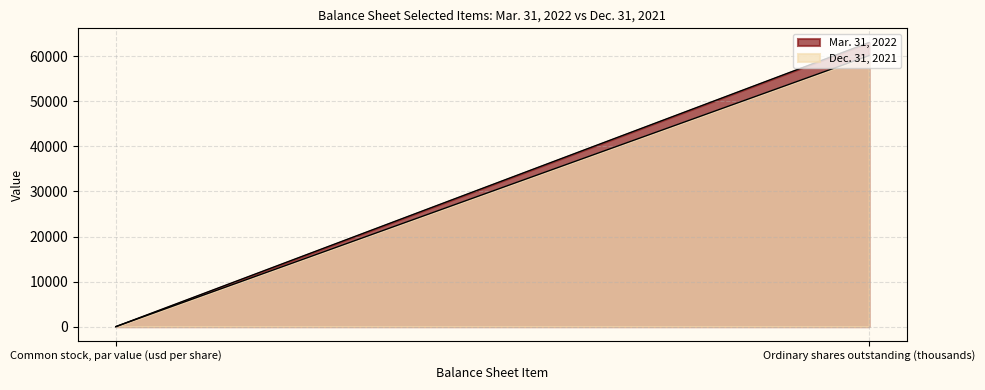

Is it true that Mar. 31, 2022 equals 0.0 at Common stock, par value (usd per share)?

True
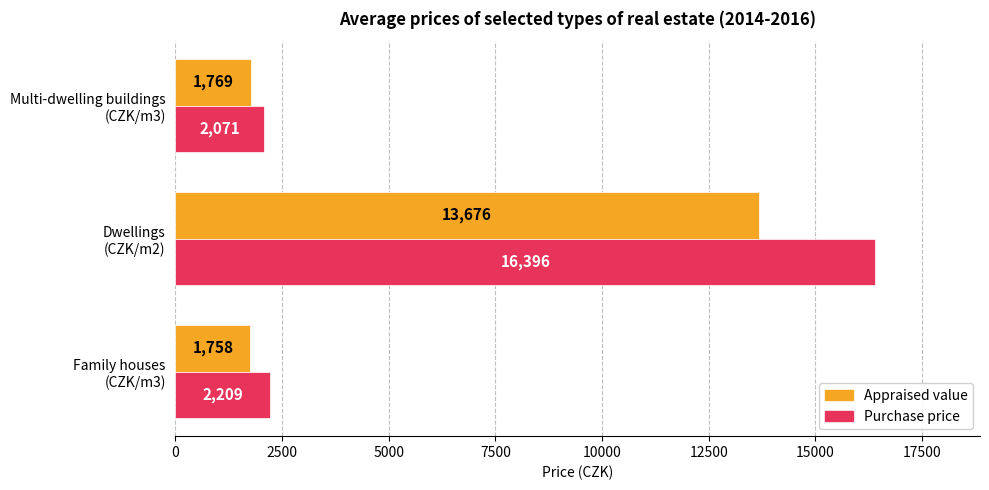

What is the average value of the Purchase price series?

6892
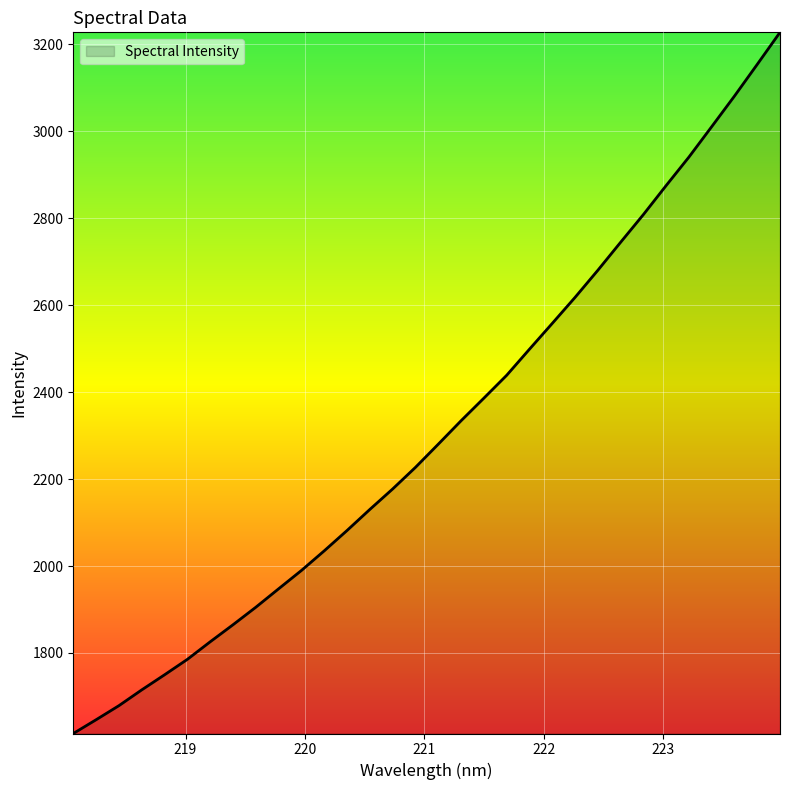

What is the greatest value displayed?

3227.8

_WORK TASK_
Pick out every line in the records that contains the word "What".

_ANSWER SPACE_
What is the average value of the Purchase price series?
What is the greatest value displayed?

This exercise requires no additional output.